“If we’re living in a global village, where’s the pub?”
I will confess straight up to being a Pete Brown fan. (The above jacket quote alone should earn him many new fans). While my shelves groan with weighty dissections of various beer styles and bulky compendiums of brewing minutia, there are very few books exploring why we love beer. Three Sheets to the Wind, along with Pete’s A Man Walks into a Pub and Ken Wells’ Travels with Barley, are the heart of a (hopefully) expanding section of great reads on humanity’s 6,000-year love affair with beer.
Brown opens up with the ultimate call of the wild: “‘Fancy a pint?’ asks colleague Simon.” Thus begins his 400-plus-page opus on the meaning of beer to his fellow travelers on this planet. The phrase “Fancy a pint” itself is rife with social and economic significances, ranging from romantic preludes to job offers to the simple relief of tedium. His point, however, is that beer culture is in fact thick with all of this texture. That is the heart of Brown’s work—the texture society has given beer.
For page after page, the reader follows Brown around the world as he wanders, staggers and stumbles into one beer-rich circumstance after another. After all, “fancy a pint,” with its national, regional or local variations, is a universal call to comradely arms. And these wanderings down city byways—Barcelona to Prague, Milwaukee to Sydney—prove opportunities for exploration of the social mores of beer—real or feared. Take the response of a couple of Czech beer drinkers to Brown’s relaying of the English notion that drinking beer leads to fighting:
“Can you imagine trying to have a fight after twelve beers?”
“’Right you—I’m going to ******* kill you—but just wait there a minute, I have to go to the toilet again first!”
While All About Beer Magazine readers might enjoy joining Brown in his pub visits around the world, you will really revel in his portraits of American brewers. Even knowing each of the characters that populate this chapter, I found his ability to capture the essence of each subject to be uncanny. Woven behind these character studies and city profiles, Brown creates a fantastic tableau of American beer culture and history. I swear I’ll never think of Carrie Nation so one-dimensionally again.
And then there is the writing. If you are a fan of dry English wit, the humor alone is worth the price of admission to Brown’s mad boozing world. From the same culture that brought you Douglas Adams’ finest, we have sentences like this:
“The springs and cogs in my body clock have long since given up the ghost and metaphorically boinged out in a mess of analogical metal, and for whatever reason, it doesn’t feel like the end of the evening.” A tidy description of how it feels to arrive home from international travels after the bars have closed; dire straights, indeed.
The jacket brags about Brown having visited 300 different bars in 27 towns in 13 different countries and four different continents. For the club that he now, rightly, claims membership, these may be more introductory stats than pedigree-establishing numbers. But Brown has done more with them than most. He’s come to understand the true culture of beer—its benefits to civilization and the unreasonableness of the political issues posed by its detractors.
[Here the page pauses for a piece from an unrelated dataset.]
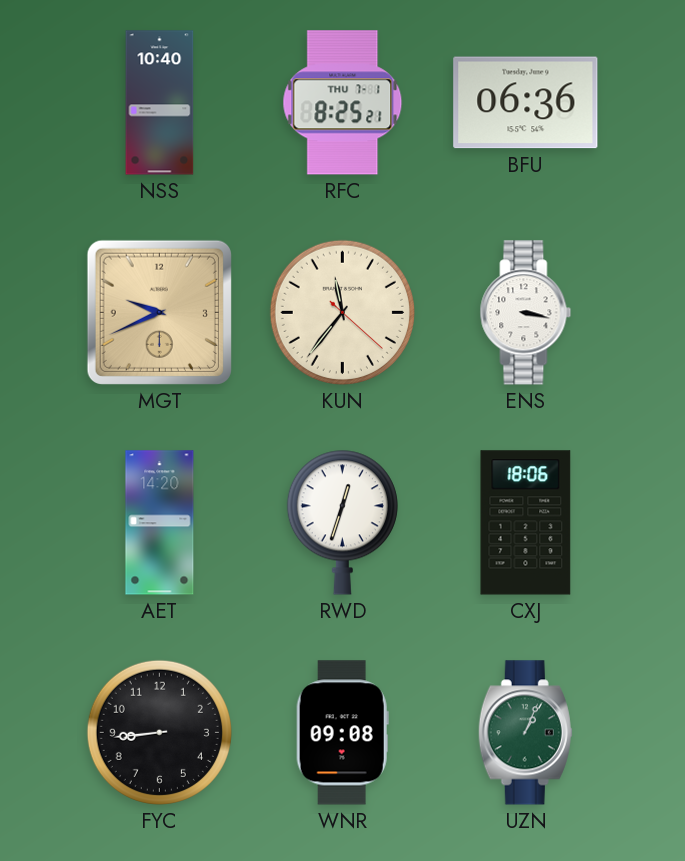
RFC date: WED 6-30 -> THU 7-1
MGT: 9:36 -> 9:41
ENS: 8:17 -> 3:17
He concludes his tour de force with a commentary on the social qualities of beer. As he writes, “Beer has proved a remarkable lens through which to look at the world.” Beer drinkers are friendly. After all, we are drinking the “most sociable drink in the world.” He has found a common drinking culture across the world with similar behaviors and motivations. He closes with a discussion of the middle state, that phase in beer drinking that occurs well before the loss of a “basic level of decency and respect.” It is that place, an end in and of itself in many cultures, where beer drinkers come to experience the deep pleasure of being human and the deep bond that results from being a member of a community.